-- START OF Records provided --
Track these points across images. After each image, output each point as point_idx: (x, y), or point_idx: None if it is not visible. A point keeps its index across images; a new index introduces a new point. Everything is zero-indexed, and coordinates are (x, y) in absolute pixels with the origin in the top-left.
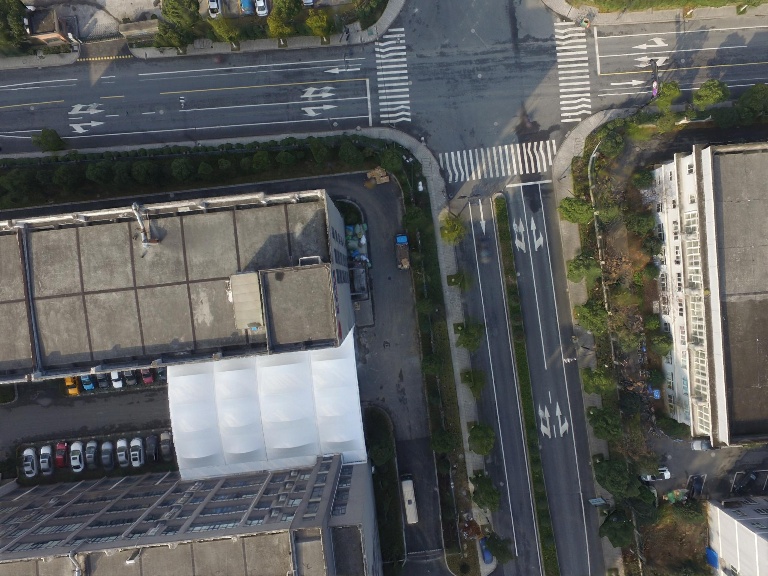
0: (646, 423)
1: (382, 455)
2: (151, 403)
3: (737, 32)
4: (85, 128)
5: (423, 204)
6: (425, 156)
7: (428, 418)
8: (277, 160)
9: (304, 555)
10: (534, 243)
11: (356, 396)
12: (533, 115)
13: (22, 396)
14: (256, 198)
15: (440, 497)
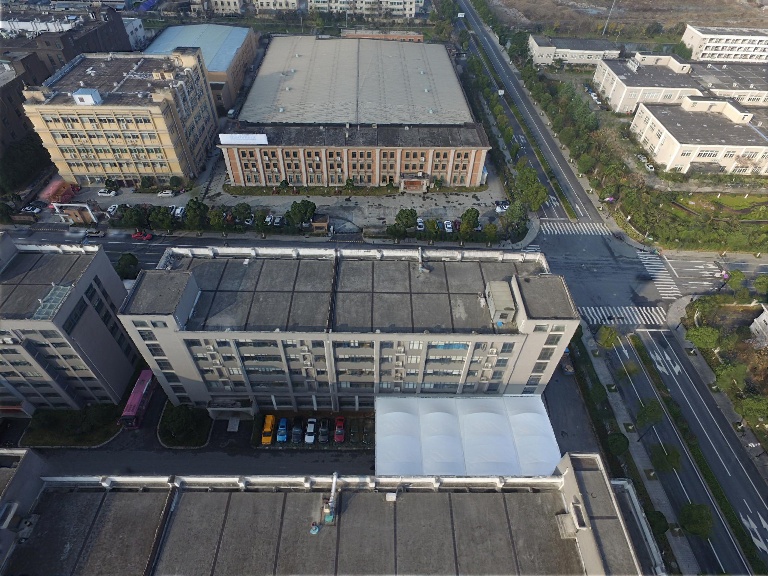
0: None
1: None
2: (336, 463)
3: (761, 266)
4: None
5: None
6: None
7: None
8: None
9: (586, 483)
10: (673, 369)
11: (557, 450)
12: (640, 293)
13: (212, 443)
14: (495, 257)
15: None
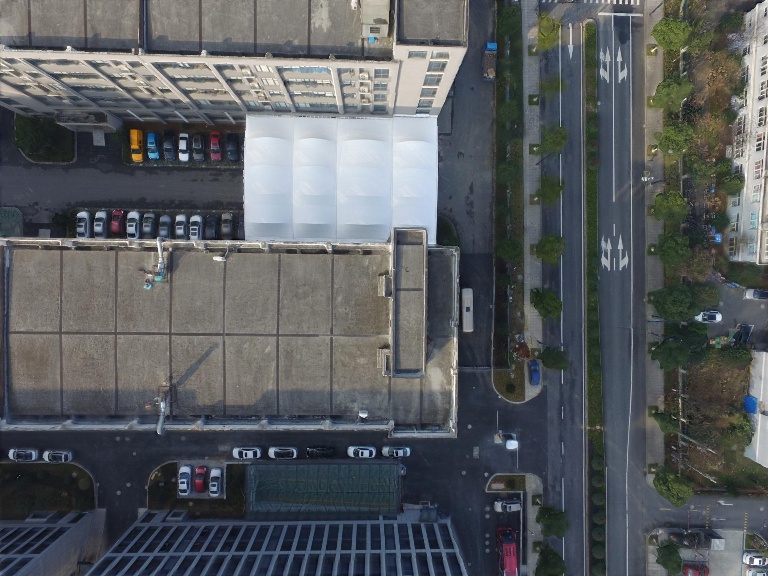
0: None
1: None
2: (215, 183)
3: None
4: None
5: None
6: None
7: (493, 234)
8: None
9: (404, 258)
10: (618, 74)
11: (435, 183)
12: None
13: (81, 158)
14: None
15: (495, 314)
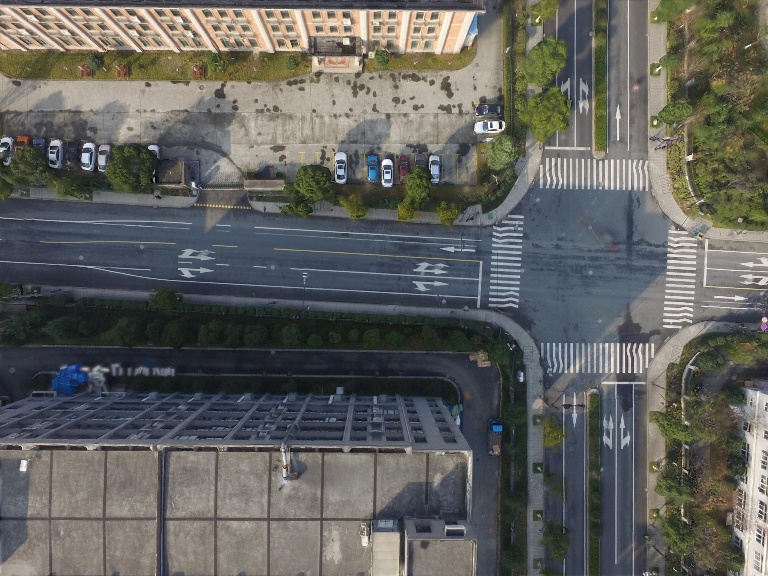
0: None
1: None
2: None
3: None
4: (193, 273)
5: (520, 392)
6: (527, 344)
7: None
8: (388, 340)
9: None
10: (621, 441)
11: None
12: (636, 317)
13: None
14: None
15: None
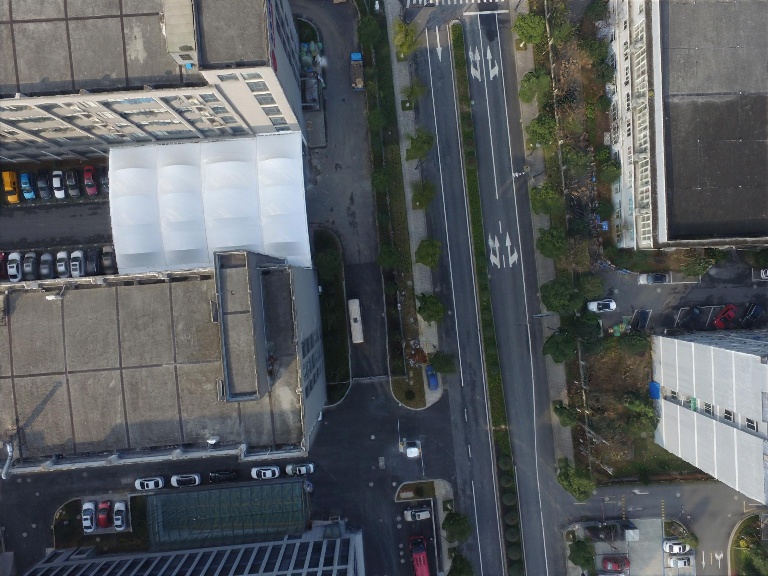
0: (594, 256)
1: (327, 261)
2: (94, 217)
3: None
4: None
5: (379, 26)
6: None
7: (378, 243)
8: None
9: (228, 281)
10: (489, 72)
11: (302, 198)
12: None
13: None
14: None
15: (387, 322)
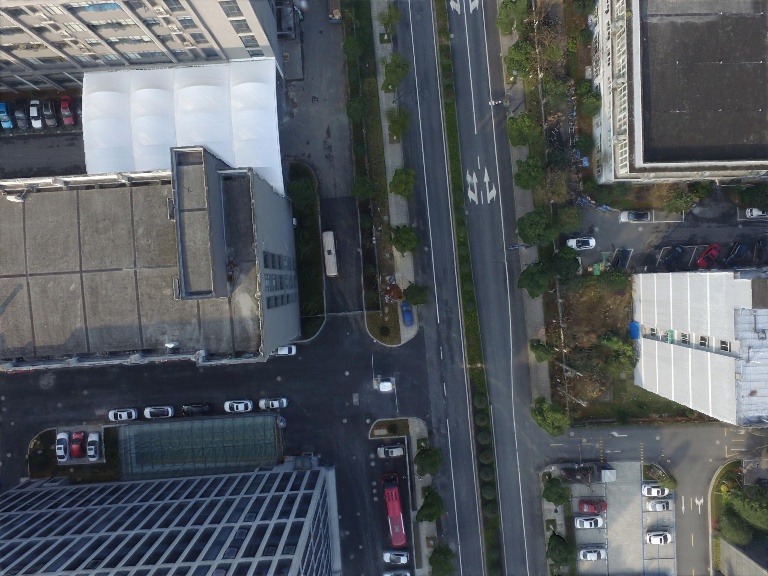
0: None
1: (299, 188)
2: (71, 147)
3: None
4: None
5: None
6: None
7: (354, 177)
8: None
9: (185, 178)
10: (469, 5)
11: (274, 123)
12: None
13: None
14: None
15: (362, 257)
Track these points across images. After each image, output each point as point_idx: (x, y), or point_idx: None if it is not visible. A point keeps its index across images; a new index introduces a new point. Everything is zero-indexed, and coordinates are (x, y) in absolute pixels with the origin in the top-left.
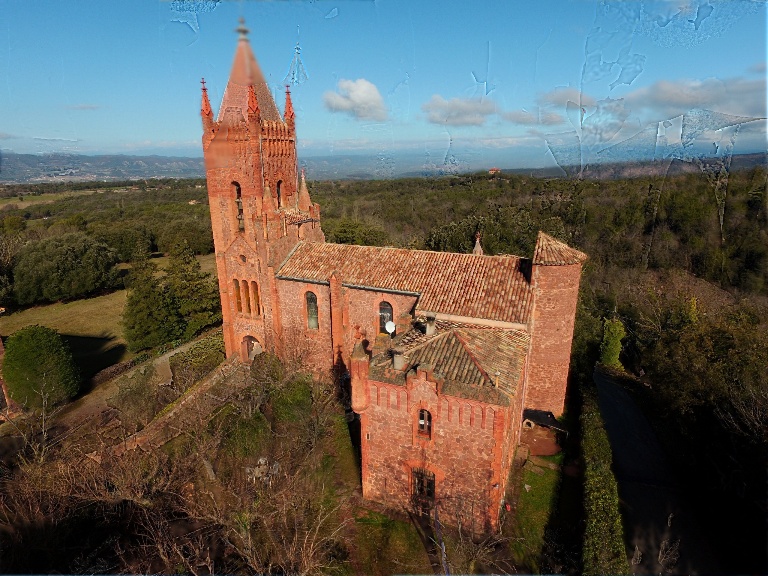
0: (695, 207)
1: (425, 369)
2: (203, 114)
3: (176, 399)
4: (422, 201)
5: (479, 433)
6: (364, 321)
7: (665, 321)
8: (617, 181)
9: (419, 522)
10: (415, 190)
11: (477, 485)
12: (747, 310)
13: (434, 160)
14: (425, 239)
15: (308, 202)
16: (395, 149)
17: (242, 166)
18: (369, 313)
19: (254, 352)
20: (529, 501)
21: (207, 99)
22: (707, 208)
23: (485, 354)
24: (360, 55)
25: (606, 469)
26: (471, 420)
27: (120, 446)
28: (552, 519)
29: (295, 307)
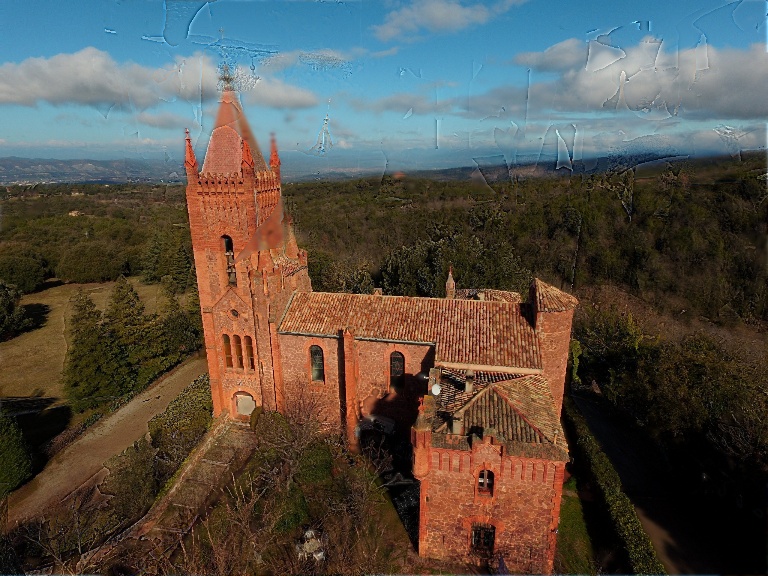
0: (613, 227)
1: (491, 434)
2: (187, 165)
3: (175, 472)
4: (356, 219)
5: (540, 486)
6: (374, 371)
7: (606, 334)
8: (540, 200)
9: (480, 572)
10: (350, 208)
11: (536, 532)
12: (706, 339)
13: (367, 178)
14: (374, 262)
15: (296, 249)
16: (330, 169)
17: (234, 220)
18: (380, 363)
19: (241, 405)
20: (564, 533)
21: (191, 150)
22: (623, 228)
23: (526, 408)
24: (377, 121)
25: (619, 492)
26: (533, 476)
27: (126, 537)
28: (589, 547)
29: (298, 361)
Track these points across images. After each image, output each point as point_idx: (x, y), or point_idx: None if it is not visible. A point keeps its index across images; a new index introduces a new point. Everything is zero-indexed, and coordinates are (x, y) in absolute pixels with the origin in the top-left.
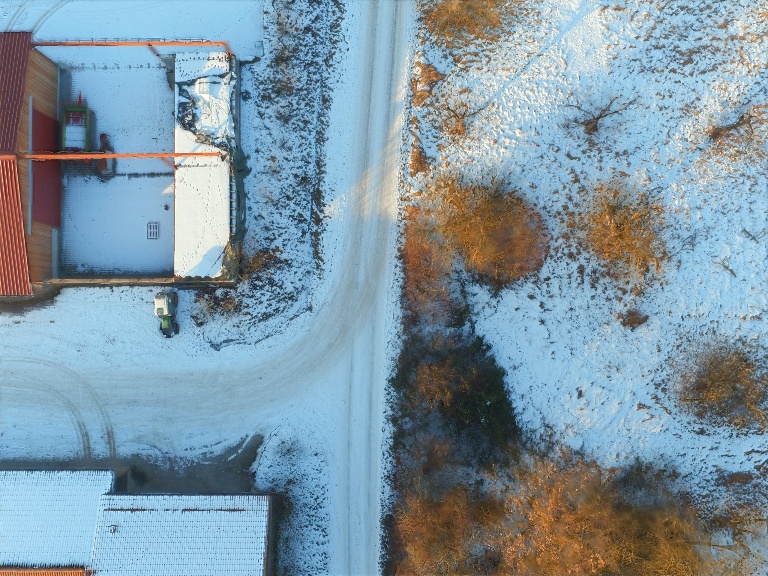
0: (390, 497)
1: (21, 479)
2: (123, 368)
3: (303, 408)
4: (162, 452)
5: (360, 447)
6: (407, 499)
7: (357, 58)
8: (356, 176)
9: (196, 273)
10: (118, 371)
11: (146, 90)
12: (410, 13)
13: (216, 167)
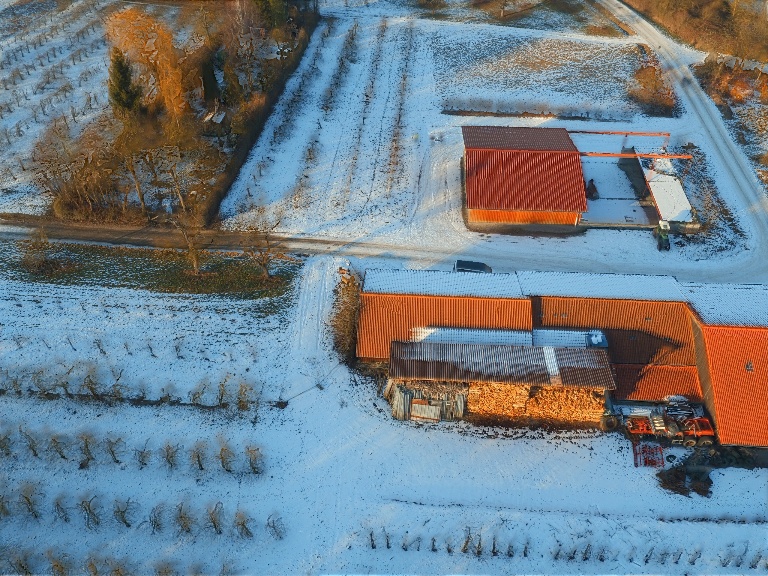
0: None
1: (613, 276)
2: (637, 264)
3: None
4: None
5: None
6: None
7: (721, 168)
8: (745, 205)
9: (676, 220)
10: (634, 265)
11: (607, 170)
12: (742, 157)
13: (672, 182)
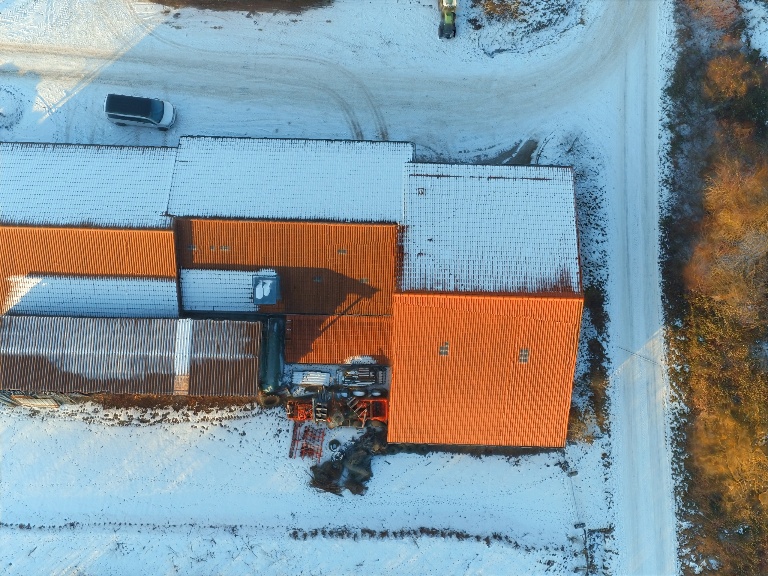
0: (669, 199)
1: (322, 147)
2: (398, 70)
3: (578, 115)
4: (437, 153)
5: (636, 153)
6: (716, 170)
7: None
8: None
9: None
10: (393, 73)
11: None
12: None
13: None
-- END OF Records provided --
§ **Brief**:
Reproduce the records from their beginning through the line containing "15: (362, 257)", both ends included. Omit the pictures.

§ **Solved problem**:
Track these points across images. After each image, output each point as point_idx: (x, y), or point_idx: None if it is not visible. A point keeps its index across images; a new index introduces a new point. Everything is zero-indexed, and coordinates are (x, y) in absolute pixels with the origin in the top-left.
0: (646, 423)
1: (382, 455)
2: (151, 403)
3: (737, 32)
4: (85, 128)
5: (423, 204)
6: (425, 156)
7: (428, 418)
8: (277, 160)
9: (304, 555)
10: (534, 243)
11: (356, 396)
12: (533, 115)
13: (22, 396)
14: (256, 198)
15: (440, 497)
0: None
1: None
2: (336, 463)
3: (761, 266)
4: None
5: None
6: None
7: None
8: None
9: (586, 483)
10: (673, 369)
11: (557, 450)
12: (640, 293)
13: (212, 443)
14: (495, 257)
15: None
0: None
1: None
2: (215, 183)
3: None
4: None
5: None
6: None
7: (493, 234)
8: None
9: (404, 258)
10: (618, 74)
11: (435, 183)
12: None
13: (81, 158)
14: None
15: (495, 314)
0: None
1: None
2: None
3: None
4: (193, 273)
5: (520, 392)
6: (527, 344)
7: None
8: (388, 340)
9: None
10: (621, 441)
11: None
12: (636, 317)
13: None
14: None
15: None
0: (594, 256)
1: (327, 261)
2: (94, 217)
3: None
4: None
5: (379, 26)
6: None
7: (378, 243)
8: None
9: (228, 281)
10: (489, 72)
11: (302, 198)
12: None
13: None
14: None
15: (387, 322)
0: None
1: (299, 188)
2: (71, 147)
3: None
4: None
5: None
6: None
7: (354, 177)
8: None
9: (185, 178)
10: (469, 5)
11: (274, 123)
12: None
13: None
14: None
15: (362, 257)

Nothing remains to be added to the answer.